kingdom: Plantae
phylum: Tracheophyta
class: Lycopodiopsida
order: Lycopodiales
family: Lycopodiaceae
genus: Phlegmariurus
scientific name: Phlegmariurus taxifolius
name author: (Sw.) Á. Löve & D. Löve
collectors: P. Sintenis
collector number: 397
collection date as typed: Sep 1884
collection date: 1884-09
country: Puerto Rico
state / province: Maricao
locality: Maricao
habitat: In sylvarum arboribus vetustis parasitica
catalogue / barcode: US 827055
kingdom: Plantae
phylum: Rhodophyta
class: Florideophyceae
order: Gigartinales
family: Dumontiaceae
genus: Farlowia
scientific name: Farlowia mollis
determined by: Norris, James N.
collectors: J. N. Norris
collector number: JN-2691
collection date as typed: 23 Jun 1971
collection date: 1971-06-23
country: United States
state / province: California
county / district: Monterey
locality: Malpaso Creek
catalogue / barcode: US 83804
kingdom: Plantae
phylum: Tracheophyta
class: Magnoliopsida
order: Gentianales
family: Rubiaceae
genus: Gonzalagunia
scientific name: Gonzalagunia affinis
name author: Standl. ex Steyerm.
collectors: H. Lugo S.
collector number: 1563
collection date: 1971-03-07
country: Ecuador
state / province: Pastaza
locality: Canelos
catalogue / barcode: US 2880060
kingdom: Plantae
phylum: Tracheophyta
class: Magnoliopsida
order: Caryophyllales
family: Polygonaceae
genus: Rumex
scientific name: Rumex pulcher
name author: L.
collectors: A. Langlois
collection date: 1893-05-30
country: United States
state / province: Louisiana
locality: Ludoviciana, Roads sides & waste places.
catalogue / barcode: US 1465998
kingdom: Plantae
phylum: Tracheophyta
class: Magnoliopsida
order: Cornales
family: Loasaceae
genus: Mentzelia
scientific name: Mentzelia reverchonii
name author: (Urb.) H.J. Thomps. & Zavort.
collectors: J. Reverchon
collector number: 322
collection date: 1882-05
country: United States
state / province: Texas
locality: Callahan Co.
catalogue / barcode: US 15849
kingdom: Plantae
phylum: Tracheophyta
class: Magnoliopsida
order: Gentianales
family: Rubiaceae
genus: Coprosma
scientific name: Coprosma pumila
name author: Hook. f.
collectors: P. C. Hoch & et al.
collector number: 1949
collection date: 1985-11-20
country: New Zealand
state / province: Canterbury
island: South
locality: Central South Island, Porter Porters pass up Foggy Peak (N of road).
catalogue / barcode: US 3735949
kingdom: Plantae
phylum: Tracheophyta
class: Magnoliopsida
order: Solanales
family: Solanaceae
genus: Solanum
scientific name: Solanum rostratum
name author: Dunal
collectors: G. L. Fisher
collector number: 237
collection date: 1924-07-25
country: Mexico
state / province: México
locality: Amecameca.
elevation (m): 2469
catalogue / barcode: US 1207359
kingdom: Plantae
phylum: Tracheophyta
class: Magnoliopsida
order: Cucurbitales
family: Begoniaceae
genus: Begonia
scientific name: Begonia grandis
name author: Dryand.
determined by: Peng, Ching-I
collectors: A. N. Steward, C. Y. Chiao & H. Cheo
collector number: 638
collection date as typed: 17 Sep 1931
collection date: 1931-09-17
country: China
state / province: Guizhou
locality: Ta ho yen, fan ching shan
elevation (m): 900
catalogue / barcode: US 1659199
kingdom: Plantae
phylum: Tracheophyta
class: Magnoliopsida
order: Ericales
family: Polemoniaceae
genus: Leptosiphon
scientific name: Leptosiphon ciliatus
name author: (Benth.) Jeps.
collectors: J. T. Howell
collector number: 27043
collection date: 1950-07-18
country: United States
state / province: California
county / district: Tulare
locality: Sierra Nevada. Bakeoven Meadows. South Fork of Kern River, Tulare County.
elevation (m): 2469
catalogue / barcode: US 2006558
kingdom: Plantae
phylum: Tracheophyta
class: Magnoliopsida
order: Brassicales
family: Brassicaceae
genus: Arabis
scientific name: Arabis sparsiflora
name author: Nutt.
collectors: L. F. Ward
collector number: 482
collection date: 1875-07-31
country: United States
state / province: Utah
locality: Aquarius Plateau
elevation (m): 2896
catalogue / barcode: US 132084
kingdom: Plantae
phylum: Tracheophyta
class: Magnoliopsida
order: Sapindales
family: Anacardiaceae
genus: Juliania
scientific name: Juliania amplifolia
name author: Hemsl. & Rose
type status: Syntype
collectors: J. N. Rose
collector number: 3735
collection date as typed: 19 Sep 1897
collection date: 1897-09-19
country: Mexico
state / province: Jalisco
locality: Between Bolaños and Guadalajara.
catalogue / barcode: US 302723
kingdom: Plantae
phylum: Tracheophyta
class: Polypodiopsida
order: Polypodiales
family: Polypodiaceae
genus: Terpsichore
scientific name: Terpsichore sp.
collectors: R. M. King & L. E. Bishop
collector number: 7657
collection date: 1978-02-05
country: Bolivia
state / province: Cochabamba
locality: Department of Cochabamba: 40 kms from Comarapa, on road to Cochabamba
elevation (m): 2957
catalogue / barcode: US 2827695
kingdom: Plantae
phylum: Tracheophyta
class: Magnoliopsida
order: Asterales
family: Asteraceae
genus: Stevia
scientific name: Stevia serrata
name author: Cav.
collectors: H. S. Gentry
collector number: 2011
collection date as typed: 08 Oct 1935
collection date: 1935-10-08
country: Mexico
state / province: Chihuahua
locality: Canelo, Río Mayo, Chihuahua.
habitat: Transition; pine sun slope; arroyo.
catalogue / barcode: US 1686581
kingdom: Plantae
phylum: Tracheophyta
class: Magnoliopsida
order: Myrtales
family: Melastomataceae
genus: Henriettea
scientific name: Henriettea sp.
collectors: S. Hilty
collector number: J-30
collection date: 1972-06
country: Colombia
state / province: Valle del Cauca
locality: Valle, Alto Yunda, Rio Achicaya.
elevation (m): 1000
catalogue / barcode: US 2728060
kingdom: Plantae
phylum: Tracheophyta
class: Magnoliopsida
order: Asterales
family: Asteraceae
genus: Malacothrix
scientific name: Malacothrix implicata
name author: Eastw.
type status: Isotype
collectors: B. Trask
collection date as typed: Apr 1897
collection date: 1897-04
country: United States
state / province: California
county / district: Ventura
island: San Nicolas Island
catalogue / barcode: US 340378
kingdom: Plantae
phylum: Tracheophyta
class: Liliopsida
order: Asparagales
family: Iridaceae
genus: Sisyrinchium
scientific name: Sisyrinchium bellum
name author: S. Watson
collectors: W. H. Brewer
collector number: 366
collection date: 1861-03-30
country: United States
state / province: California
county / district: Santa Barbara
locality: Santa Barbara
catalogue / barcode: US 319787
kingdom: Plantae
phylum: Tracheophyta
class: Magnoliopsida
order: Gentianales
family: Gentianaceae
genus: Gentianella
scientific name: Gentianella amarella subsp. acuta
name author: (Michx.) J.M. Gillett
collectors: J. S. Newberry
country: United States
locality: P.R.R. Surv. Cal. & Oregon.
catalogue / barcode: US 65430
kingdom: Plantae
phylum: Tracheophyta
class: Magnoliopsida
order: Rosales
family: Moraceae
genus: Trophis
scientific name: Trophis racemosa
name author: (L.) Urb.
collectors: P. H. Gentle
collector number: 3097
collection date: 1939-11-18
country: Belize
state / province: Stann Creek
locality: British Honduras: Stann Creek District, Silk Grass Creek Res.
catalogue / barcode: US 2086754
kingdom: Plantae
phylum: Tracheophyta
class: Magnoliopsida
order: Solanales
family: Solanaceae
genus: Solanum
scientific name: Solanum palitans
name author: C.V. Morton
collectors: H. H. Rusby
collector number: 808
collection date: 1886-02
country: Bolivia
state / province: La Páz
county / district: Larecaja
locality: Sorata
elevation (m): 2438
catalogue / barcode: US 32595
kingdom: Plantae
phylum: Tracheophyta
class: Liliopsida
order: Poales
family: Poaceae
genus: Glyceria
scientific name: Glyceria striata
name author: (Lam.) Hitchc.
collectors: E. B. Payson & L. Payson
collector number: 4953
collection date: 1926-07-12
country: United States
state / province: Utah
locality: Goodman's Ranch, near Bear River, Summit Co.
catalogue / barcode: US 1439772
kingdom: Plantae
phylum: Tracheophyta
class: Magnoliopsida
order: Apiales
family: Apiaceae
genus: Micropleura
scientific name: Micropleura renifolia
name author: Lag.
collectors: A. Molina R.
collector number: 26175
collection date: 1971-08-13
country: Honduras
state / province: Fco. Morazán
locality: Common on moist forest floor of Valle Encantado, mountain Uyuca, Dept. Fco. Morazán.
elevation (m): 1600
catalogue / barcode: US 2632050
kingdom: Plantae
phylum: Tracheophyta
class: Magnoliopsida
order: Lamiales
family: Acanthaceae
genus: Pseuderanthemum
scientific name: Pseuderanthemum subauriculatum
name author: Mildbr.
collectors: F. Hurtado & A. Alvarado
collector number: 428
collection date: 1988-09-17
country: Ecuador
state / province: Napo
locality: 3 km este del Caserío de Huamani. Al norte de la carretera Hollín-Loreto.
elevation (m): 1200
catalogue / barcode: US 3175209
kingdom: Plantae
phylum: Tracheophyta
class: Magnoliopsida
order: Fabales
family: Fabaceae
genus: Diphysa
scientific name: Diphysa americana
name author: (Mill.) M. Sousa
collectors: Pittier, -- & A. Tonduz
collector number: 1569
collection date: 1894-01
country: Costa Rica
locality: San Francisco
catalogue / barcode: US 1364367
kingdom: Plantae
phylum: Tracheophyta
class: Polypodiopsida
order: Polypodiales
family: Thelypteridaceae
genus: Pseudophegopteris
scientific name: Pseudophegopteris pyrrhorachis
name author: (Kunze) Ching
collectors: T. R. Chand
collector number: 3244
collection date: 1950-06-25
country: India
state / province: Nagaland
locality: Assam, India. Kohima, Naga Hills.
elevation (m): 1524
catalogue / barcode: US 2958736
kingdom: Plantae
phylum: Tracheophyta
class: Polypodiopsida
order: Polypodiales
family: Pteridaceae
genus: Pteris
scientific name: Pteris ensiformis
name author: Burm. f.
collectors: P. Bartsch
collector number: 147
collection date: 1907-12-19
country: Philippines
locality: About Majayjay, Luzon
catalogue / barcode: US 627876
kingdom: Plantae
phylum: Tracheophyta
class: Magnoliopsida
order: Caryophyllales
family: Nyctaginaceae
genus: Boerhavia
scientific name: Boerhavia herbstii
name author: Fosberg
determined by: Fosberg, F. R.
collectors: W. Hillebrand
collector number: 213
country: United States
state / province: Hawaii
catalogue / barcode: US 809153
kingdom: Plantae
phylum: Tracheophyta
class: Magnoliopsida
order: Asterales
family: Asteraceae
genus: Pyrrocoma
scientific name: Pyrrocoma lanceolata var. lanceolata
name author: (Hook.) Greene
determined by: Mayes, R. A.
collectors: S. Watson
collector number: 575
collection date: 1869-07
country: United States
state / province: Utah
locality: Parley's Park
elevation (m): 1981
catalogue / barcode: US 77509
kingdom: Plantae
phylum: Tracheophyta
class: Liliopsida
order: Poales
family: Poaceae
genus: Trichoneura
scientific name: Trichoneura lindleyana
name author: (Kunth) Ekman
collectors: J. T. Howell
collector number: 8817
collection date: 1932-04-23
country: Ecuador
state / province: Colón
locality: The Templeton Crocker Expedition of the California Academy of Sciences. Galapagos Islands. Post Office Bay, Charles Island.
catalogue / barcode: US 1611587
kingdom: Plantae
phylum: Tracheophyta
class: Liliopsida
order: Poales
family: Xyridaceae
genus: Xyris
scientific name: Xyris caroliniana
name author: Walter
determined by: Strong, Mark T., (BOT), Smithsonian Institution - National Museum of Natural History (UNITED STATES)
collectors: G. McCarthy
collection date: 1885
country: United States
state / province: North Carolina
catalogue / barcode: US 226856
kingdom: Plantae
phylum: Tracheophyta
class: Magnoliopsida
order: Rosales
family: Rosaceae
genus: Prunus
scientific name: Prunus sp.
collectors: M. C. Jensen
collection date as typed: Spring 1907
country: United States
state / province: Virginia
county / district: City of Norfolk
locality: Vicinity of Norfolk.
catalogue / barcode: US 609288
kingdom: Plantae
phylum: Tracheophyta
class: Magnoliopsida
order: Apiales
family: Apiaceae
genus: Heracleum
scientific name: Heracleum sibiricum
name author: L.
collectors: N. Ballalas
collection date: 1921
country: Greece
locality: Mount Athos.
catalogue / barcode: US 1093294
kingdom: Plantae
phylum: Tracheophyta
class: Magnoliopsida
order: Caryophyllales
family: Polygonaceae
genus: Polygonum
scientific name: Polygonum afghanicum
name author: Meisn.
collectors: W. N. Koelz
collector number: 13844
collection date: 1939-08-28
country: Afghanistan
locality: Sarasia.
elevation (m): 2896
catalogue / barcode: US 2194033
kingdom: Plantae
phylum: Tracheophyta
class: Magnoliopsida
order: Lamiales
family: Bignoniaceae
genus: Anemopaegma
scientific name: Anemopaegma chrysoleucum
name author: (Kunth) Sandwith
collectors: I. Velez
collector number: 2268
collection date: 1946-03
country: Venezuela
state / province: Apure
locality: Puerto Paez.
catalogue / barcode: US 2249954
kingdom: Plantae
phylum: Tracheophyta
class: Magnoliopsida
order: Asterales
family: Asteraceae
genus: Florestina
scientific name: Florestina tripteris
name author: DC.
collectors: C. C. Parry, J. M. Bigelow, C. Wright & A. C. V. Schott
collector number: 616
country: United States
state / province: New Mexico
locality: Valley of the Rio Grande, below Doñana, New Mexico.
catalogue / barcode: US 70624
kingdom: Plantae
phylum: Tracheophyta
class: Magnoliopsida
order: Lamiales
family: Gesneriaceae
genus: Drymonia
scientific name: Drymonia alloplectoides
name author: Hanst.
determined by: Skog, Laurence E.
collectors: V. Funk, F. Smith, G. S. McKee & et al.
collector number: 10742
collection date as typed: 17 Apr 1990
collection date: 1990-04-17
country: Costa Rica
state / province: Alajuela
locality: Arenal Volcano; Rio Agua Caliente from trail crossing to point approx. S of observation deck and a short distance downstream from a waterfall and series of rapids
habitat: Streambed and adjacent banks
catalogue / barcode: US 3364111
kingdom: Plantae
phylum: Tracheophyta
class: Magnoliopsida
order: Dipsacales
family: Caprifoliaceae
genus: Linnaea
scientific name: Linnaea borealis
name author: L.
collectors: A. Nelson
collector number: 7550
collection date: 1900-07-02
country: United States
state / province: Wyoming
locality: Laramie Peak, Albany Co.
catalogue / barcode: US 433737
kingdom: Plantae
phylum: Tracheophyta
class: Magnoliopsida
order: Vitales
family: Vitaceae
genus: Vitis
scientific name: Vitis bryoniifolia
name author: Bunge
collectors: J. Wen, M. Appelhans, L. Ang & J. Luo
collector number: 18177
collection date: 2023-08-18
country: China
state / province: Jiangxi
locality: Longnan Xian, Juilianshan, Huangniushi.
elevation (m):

# # #

# Task goal
Repeat the lines of the listing word for word, starting at the line that contains "locality: San Francisco" and ending at the line that contains "scientific name: Pteris ensiformis", with both of those lines included.

# Finished answer
locality: San Francisco
catalogue / barcode: US 1364367
kingdom: Plantae
phylum: Tracheophyta
class: Polypodiopsida
order: Polypodiales
family: Thelypteridaceae
genus: Pseudophegopteris
scientific name: Pseudophegopteris pyrrhorachis
name author: (Kunze) Ching
collectors: T. R. Chand
collector number: 3244
collection date: 1950-06-25
country: India
state / province: Nagaland
locality: Assam, India. Kohima, Naga Hills.
elevation (m): 1524
catalogue / barcode: US 2958736
kingdom: Plantae
phylum: Tracheophyta
class: Polypodiopsida
order: Polypodiales
family: Pteridaceae
genus: Pteris
scientific name: Pteris ensiformis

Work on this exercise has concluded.